• [Reading passage]:
## start
Regarding his $3 million payment to Kim outlined in the MSA, Mack testified it is "a note in favor of Kim Hembree to-that figure was done so that her assets would equal half of the total assets. The note was kind of an adjustment thing to make things equal," as he "didn't have the cash" to pay Kim a lump sum of $3 million. Mack added there was never a "separate note" in existence in Kim's favor.

Mack was asked about the notation on the whiteboard of "$3 million note/guarantee, [$]15,000 a month." He testified, "I understand that to mean that was an obligation payable 15,000 a month, no interest"; and that it had to be "no interest" because otherwise the payments would be "beyond what [he] could manage." Mack confirmed that $15,000 a month up to $3 million was a "principal payment"; that under the MSA he was required to personally guarantee the monthly payment even if Kurmac was sold; and that he changed his estate planning documents to guarantee the monthly payments to Kim, as required under the MSA.

Mack testified he had complied with all of the terms of the MSA, including making all the monthly payments to Kim.

Regarding the Halama property, it ended up selling for $5.8 million, considerably less than its list price of $7.2 million due to a problem with a seawall and a sinkhole Mack claimed Kim had allegedly failed to disclose. Pursuant to the MSA, Kim received $2 million from the sale and Mack a little more than $900,000. Although under the MSA Kim was responsible to make the mortgage payments on the Halama house through March 15, 2020, when Mack took over the property he discovered it in arrears.

Regarding Riverock, Mack acknowledged he told Brinig in September 2019 he had no interest in the company, as it belonged to his daughter Bari Hembree (Bari). Mack testified the purpose of the company was to "help" Bari. Mack put $200,000 into the company sometime in 2018, confirmed the money was a "gift," and, although he became an officer and sat on the board, he testified the company belonged to Bari and the money was hers to do what she wanted. Mack also testified he might have been a shareholder in Riverock, although he believed no shares ever issued. He confirmed Bari was listed as the sole shareholder in a March 6, 2018 document titled, "Resolutions Adopted by Sole Director and Shareholder," and listed as the "sole owner" of Riverock when she completed a business account application at a Colorado bank in August 2018.

Regarding Laurel, Mack testified he created the company about 20 years earlier in part to benefit his disabled sister, and all of the money invested in Laurel came from him. He claimed the company had "no value," as Laurel had loaned Kurmac $380,000, which Kurmac then paid back through its line of credit, which money Mack then reinvested in Kurmac. Mack added that Kim was not responsible for any of the money drawn from Kurmac's credit line.

Regarding the reason for the $380,000 note, Mack explained, "Cash flow goes back and forth[.] [M]y business has strange needs. It goes up and down all the time, depending on the public's need[] to borrow money, and so I loan money from myself, Kurmac, and just when it's convenient, wherever the money is, switch back and forth"; and that he set up Laurel after attending a seminar on "asset protection," but the company "never really did anything."
## end
• [Entries provided]:
## start
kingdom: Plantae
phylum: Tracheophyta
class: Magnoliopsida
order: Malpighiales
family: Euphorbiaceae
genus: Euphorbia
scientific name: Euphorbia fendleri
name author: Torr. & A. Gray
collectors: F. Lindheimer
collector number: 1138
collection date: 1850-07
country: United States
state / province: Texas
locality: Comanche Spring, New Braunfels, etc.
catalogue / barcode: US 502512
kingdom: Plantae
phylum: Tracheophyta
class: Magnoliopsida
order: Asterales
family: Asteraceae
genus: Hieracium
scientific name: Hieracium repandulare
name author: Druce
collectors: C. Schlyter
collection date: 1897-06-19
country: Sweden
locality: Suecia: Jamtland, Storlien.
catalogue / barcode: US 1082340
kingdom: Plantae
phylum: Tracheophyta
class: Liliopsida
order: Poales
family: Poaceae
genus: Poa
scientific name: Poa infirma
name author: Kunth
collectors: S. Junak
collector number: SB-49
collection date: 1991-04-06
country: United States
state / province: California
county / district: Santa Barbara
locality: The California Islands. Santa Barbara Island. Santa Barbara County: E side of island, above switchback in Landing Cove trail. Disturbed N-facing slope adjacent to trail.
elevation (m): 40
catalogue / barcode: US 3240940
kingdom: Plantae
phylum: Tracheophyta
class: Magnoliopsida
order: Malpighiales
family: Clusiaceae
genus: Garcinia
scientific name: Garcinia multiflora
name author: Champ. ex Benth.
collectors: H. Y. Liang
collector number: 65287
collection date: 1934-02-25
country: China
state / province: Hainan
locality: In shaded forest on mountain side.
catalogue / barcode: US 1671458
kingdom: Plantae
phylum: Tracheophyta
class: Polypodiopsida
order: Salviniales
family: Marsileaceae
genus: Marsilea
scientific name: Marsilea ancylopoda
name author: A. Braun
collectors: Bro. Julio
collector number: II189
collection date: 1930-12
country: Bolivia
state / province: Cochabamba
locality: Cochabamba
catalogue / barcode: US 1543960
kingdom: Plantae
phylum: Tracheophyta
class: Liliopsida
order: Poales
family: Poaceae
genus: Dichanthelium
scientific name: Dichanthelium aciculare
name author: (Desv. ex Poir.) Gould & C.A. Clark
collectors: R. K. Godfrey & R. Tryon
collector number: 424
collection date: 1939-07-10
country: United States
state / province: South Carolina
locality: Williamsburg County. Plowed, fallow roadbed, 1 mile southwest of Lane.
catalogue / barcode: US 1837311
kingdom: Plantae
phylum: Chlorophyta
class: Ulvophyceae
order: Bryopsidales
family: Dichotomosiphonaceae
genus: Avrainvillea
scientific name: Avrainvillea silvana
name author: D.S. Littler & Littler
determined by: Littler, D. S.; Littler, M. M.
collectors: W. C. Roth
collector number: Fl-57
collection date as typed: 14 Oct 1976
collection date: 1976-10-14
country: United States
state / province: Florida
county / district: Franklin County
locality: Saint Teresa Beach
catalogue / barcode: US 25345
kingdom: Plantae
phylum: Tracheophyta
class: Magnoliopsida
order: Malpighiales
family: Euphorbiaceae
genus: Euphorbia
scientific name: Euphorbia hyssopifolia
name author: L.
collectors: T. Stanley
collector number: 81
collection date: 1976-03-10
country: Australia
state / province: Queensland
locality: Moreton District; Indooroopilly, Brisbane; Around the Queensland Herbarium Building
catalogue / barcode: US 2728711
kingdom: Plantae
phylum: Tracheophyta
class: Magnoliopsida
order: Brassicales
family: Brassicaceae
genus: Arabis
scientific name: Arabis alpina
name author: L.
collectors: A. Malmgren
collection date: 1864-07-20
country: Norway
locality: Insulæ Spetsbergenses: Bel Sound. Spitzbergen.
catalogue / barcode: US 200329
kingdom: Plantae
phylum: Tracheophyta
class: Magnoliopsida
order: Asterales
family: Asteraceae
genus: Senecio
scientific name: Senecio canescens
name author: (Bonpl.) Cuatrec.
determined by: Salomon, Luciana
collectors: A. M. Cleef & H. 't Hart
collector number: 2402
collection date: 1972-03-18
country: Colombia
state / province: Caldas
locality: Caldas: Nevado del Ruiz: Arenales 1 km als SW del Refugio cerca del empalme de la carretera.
## end
• [Exercise tasks]:
- a) In the testimony excerpt, what price did the Halama property sell for?
- b) Name every company mentioned in the testimony excerpt.

• [Solutions]:
- a) $5.8 million

- b) Kurmac, Riverock, Laurel